Female-headed household - Which group (ethnic) in the United States is mostly likely to be headed by  a female? Give statistics for your answer.


Festival setting - a multi use redevelopment project that is built around a particular setting, often one with a historical association.


Gateway city - a city that serves as a link between one country or region and others because of its physical situation.


Gender - the social differences between men and women rather than the anatomical differences that are related to sex.


Gentrification - the invasion of older, centrally located working-class neighborhoods by higher-income households seeking the character and convenience of less expensive and well-located residences; a process of converting an urban neighborhood from a predominately low-income renter-occupied area to a predominately middle-class owner-occupied area.


Ghetto - during the Middle Ages, a neighborhood in a city set up by law to inhabited only by Jews; now used to denote a section of a city in which members of any minority group live because of social, legal, or economic pressure.


Globalization - actions or processes that involve the entire world and result in making something worldwide in scope.


High-tech corridors - areas along or near major transportation arteries that are devoted to the research, development, and sale of high-technology products.
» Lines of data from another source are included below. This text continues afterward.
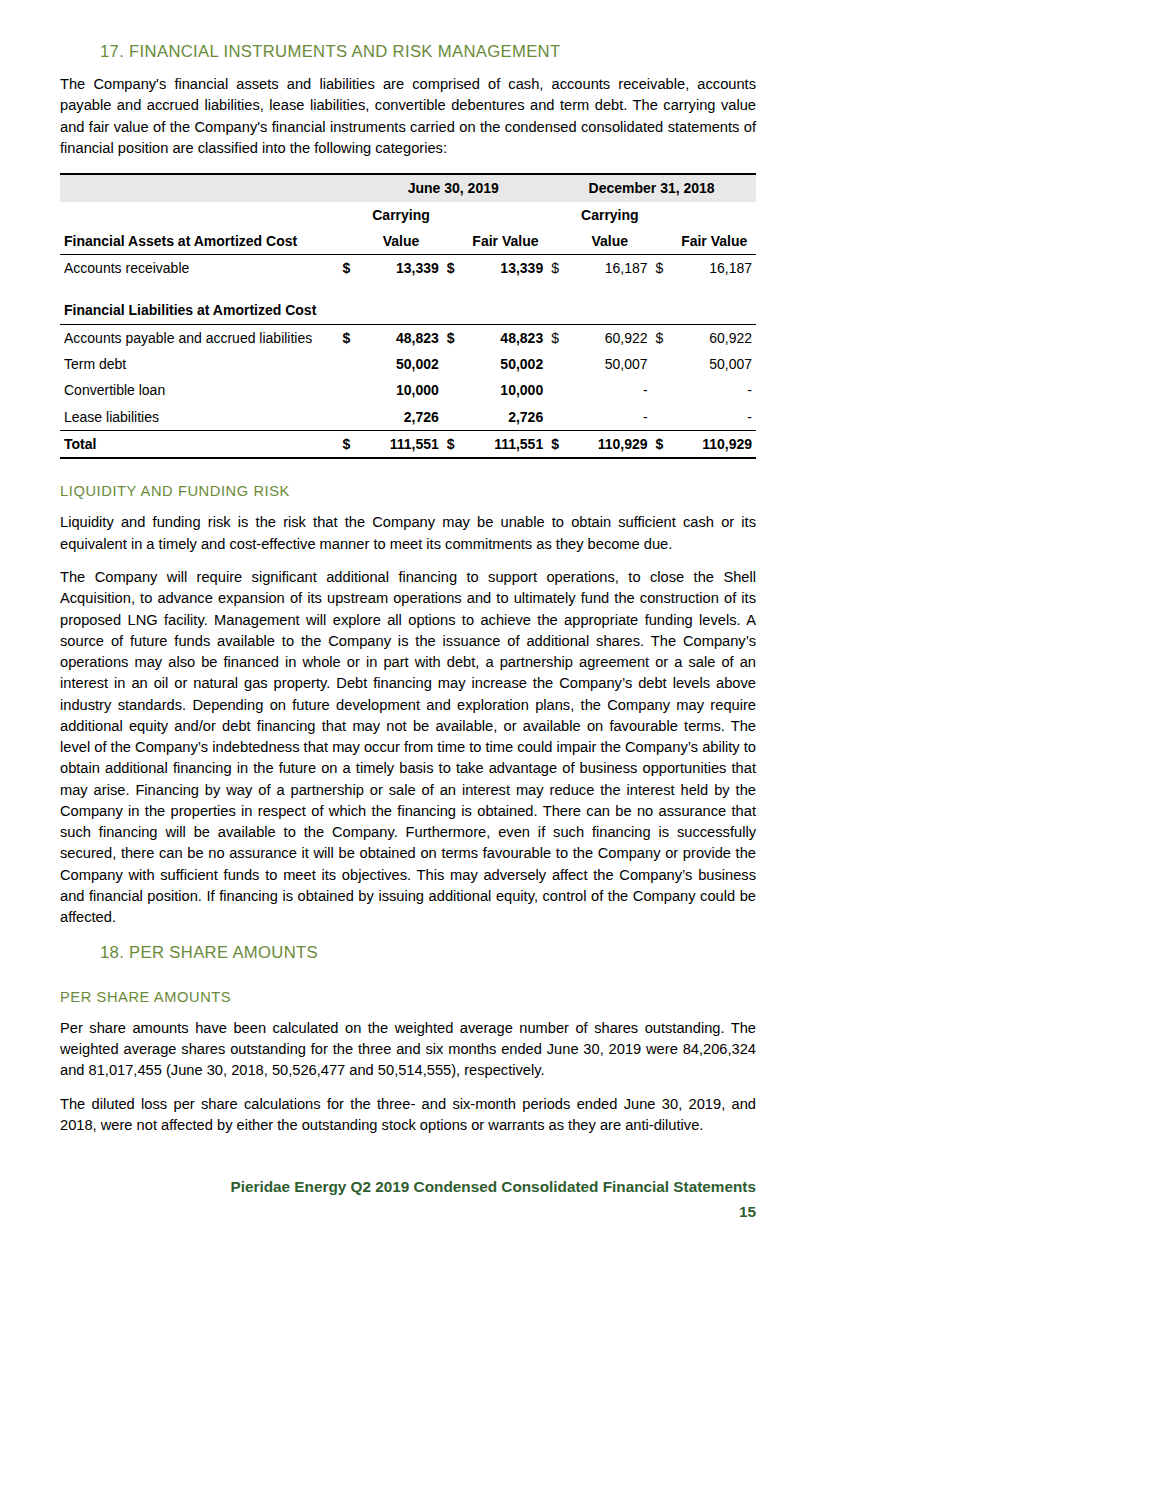17. Financial Instruments and Risk Management
The Company's financial assets and liabilities are comprised of cash, accounts receivable, accounts payable and accrued liabilities, lease liabilities, convertible debentures and term debt. The carrying value and fair value of the Company's financial instruments carried on the condensed consolidated statements of financial position are classified into the following categories:
| | | June 30, 2019 | December 31, 2018 |
| --- | --- | --- | --- |
| | | Carrying | | | | Carrying | | |
| Financial Assets at Amortized Cost | | Value | | Fair Value | | Value | | Fair Value |
| Accounts receivable | $ | 13,339 | $ | 13,339 | $ | 16,187 | $ | 16,187 |
| Financial Liabilities at Amortized Cost |
| Accounts payable and accrued liabilities | $ | 48,823 | $ | 48,823 | $ | 60,922 | $ | 60,922 |
| Term debt | | 50,002 | | 50,002 | | 50,007 | | 50,007 |
| Convertible loan | | 10,000 | | 10,000 | | - | | - |
| Lease liabilities | | 2,726 | | 2,726 | | - | | - |
| Total | $ | 111,551 | $ | 111,551 | $ | 110,929 | $ | 110,929 |
Liquidity and Funding Risk
Liquidity and funding risk is the risk that the Company may be unable to obtain sufficient cash or its equivalent in a timely and cost-effective manner to meet its commitments as they become due.
The Company will require significant additional financing to support operations, to close the Shell Acquisition, to advance expansion of its upstream operations and to ultimately fund the construction of its proposed LNG facility. Management will explore all options to achieve the appropriate funding levels. A source of future funds available to the Company is the issuance of additional shares. The Company’s operations may also be financed in whole or in part with debt, a partnership agreement or a sale of an interest in an oil or natural gas property. Debt financing may increase the Company’s debt levels above industry standards. Depending on future development and exploration plans, the Company may require additional equity and/or debt financing that may not be available, or available on favourable terms. The level of the Company’s indebtedness that may occur from time to time could impair the Company’s ability to obtain additional financing in the future on a timely basis to take advantage of business opportunities that may arise. Financing by way of a partnership or sale of an interest may reduce the interest held by the Company in the properties in respect of which the financing is obtained. There can be no assurance that such financing will be available to the Company. Furthermore, even if such financing is successfully secured, there can be no assurance it will be obtained on terms favourable to the Company or provide the Company with sufficient funds to meet its objectives. This may adversely affect the Company’s business and financial position. If financing is obtained by issuing additional equity, control of the Company could be affected.
18. Per Share Amounts
Per Share Amounts
Per share amounts have been calculated on the weighted average number of shares outstanding. The weighted average shares outstanding for the three and six months ended June 30, 2019 were 84,206,324 and 81,017,455 (June 30, 2018, 50,526,477 and 50,514,555), respectively.
The diluted loss per share calculations for the three- and six-month periods ended June 30, 2019, and 2018, were not affected by either the outstanding stock options or warrants as they are anti-dilutive.
Pieridae Energy Q2 2019 Condensed Consolidated Financial Statements
15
These areas develop because of the networking and synergistic advantages of concentrating high-technology enterprises in close proximity to one another. “Silicon Valley” is a prime example of a high-technology corridor in the United States.


Hinterland - the sphere of economic influence of a town or city.


Hydraulic civilization - a civilization based on large-scale irrigation.


Indigenous culture- a culture group that constitutes that original inhabitants or a territory, distinct form the dominant national culture, which is often derived rom colonial occupation.


In-filling - new building on empty parcels of land within a checkerboard pattern of development.


Informal sector - economic activities that take place beyond official record, not subject to formalized systems of regulation or remuneration.


Infrastructure - (or fixed social capital) the underlying framework of services and amenities needed to facilitate productive activity.


Inner city - the central area of a major city; in the United States the term is often applied to the poorer parts of the city center and is sometimes used as a euphemism with the connotation of being an area, perhaps a ghetto, where people are less educated and wealthy and where there is more crime.


Invasion and succession - process by which new immigrants to a city move to dominate or take over area or neighborhoods occupied by older immigrant groups. For example, in the early twentieth century, Puerto Ricans “invaded” the immigrant Jewish neighborhood of East Harlem an successfully took over the neighborhood or “succeeded” the immigrant Jewish population as the dominant group in the neighborhood.


Megacities - a very large city characterized by both primacy and high centrality within its national economy.


Megalopolis / conurbation - a large, sprawled urban complex with contained open, nonurban land, created through the spread and joining of separate metropolitan areas; When capitalized, the name applied to the continuous functionally urban area of coastal northeastern United States from Maine to Virginia.


Metropolitan area - In the  United States, a large functionally integrated settlement area comprising one or more whole county units and usually containing several urbanized areas: discontinuously built up, it operates as a coherent economic whole.


Multiple nuclei model - the postulate that large cities develop by peripheral spread not from one central business district but from several nodes of growth, each of specialized use. the separately expanding use districts eventually coalesce at their margins.


Multiplier effect - the direct, indirect, and induced consequences of change in an activity; in urban geography, the expected addition of nonbasic workers and dependents to a city’s total employment and population that accompanies new basic sector employment.